Apache Storm is already highly scalable and fast enough so that most common use cases require cluster sizes of less than 20 nodes, even with SLAs that require processing more than a million records per second. Some users, however, have experienced limitations when trying to deploy larger clusters in the range of several thousand nodes.
Each Apache Storm release has seen incremental improvement in terms of performance and scalability, and you can expect this trend to continue. In the future, Apache Storm will scale to several thousand nodes for those who need that level of real-time processing power.
Experienced Storm users will recognize that the Storm Nimbus service is not a single point of failure in the strictest sense (i.e. loss of the Nimbus node will not affect running topologies). However, the loss of the Nimbus node does degrade functionality for deploying new topologies and reassigning work across a cluster.
Upcoming releases will eliminate this “soft” point of failure by supporting an HA Nimbus.

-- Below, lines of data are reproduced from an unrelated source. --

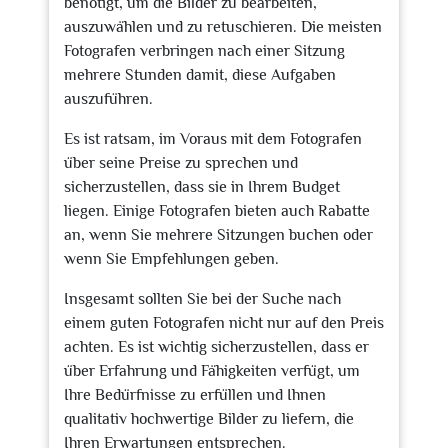
benötigt, um die Bilder zu bearbeiten,
auszuwählen und zu retuschieren. Die meisten
Fotografen verbringen nach einer Sitzung
mehrere Stunden damit, diese Aufgaben
auszuführen.
Es ist ratsam, im Voraus mit dem Fotografen
über seine Preise zu sprechen und
sicherzustellen, dass sie in Ihrem Budget
liegen. Einige Fotografen bieten auch Rabatte
an, wenn Sie mehrere Sitzungen buchen oder
wenn Sie Empfehlungen geben.
Insgesamt sollten Sie bei der Suche nach
einem guten Fotografen nicht nur auf den Preis
achten. Es ist wichtig sicherzustellen, dass er
über Erfahrung und Fähigkeiten verfügt, um
Ihre Bedürfnisse zu erfüllen und Ihnen
qualitativ hochwertige Bilder zu liefern, die
Ihren Erwartungen entsprechen.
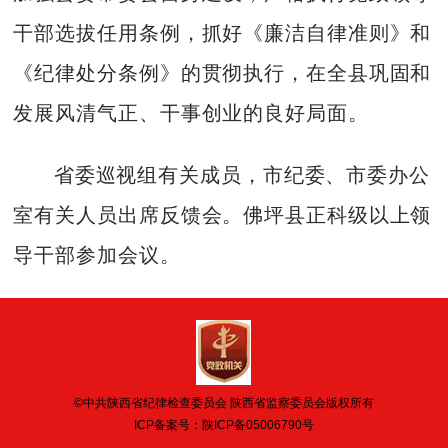
干部选拔任用条例，抓好《廉洁自律准则》和
《纪律处分条例》的贯彻执行，在全县巩固和
发展风清气正、干事创业的良好局面。
省委巡视组有关成员，市纪委、市委办公
室有关人员出席反馈会。佛坪县正科级以上领
导干部参加会议。
©中共陕西省纪律检查委员会 陕西省监察委员会版权所有
ICP备案号：
陕ICP备05006790号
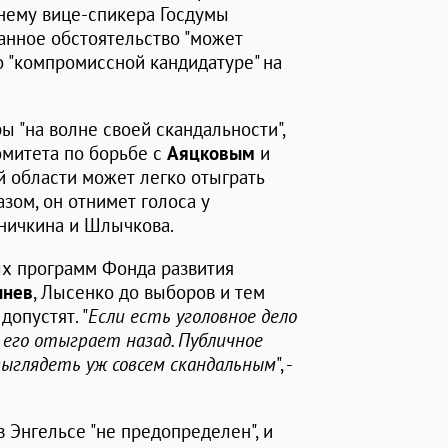
нему вице-спикера Госдумы
данное обстоятельство "может
 о "компромиссной кандидатуре" на
 "на волне своей скандальности",
омитета по борьбе с
Аяцковым
и
й области может легко отыграть
азом, он отнимет голоса у
ничкина и Шлычкова.
ых программ Фонда развития
ынев
, Лысенко до выборов и тем
допустят. "
Если есть уголовное дело
 его отыграет назад. Публичное
выглядеть уж совсем скандальным
", -
 Энгельсе "не предопределен", и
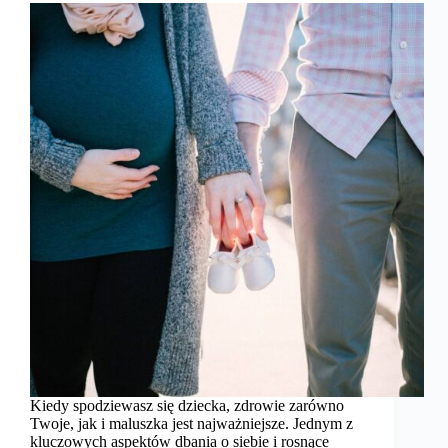
Kiedy spodziewasz się dziecka, zdrowie zarówno
Twoje, jak i maluszka jest najważniejsze. Jednym z
kluczowych aspektów dbania o siebie i rosnące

Multiple instances of the Nimbus service run in a cluster and perform leader election when a Nimbus node fails.
Whether you are developing a batch processing, a stream processing, or a hybrid application (e.g. a Lambda architecture), higher-level abstractions and visualization tools enable developers and data scientists to more easily understand and manipulate data flows.
Tools such as Pig, Cascading, and the SQL on Hadoop ecosystem are excellent examples of how those abstractions can significantly improve productivity. This applies equally to stream processing. In the future we will see many of the same concepts implemented on top of Storm, along with more advanced tools to visualize and manage streaming data flows.
We will also see broader language support for Storm. Apache Storm has always embraced polyglot programming to better support the languages with which developers are most comfortable and productive.
The recent surge of interest in Apache Spark and the fledgling Spark Streaming project have raised awareness of the concept of micro-batching, where real-time data streams are partitioned into smaller “mini batches” for processing. With micro-batching, you trade the inherent low latency of one-at-a-time processing for higher throughput (and higher latency).
One of the interesting properties of micro-batching is that given the right primitives, it’s possible to implement exactly-once processing, which is just what Storm’s Trident API does.
Storm has supported both the one-at-a-time as well as micro-batch processing (via the Trident API) since (pre-Apache) version 0.8.0. Trident differentiates Storm from other stream processing frameworks because it supports Distributed Remote Procedure Calls (DRPCs). DRPCs leverage Storm’s inherent parallelism in synchronous request-response invocations. In the future you can expect to see broader adoption of Storm’s Trident API, with API enhancements and improved tooling and language support.
The future of Apache Storm is very bright indeed, with exciting times ahead. The Storm community is growing, and we encourage anyone interested to participate by contributing to the project.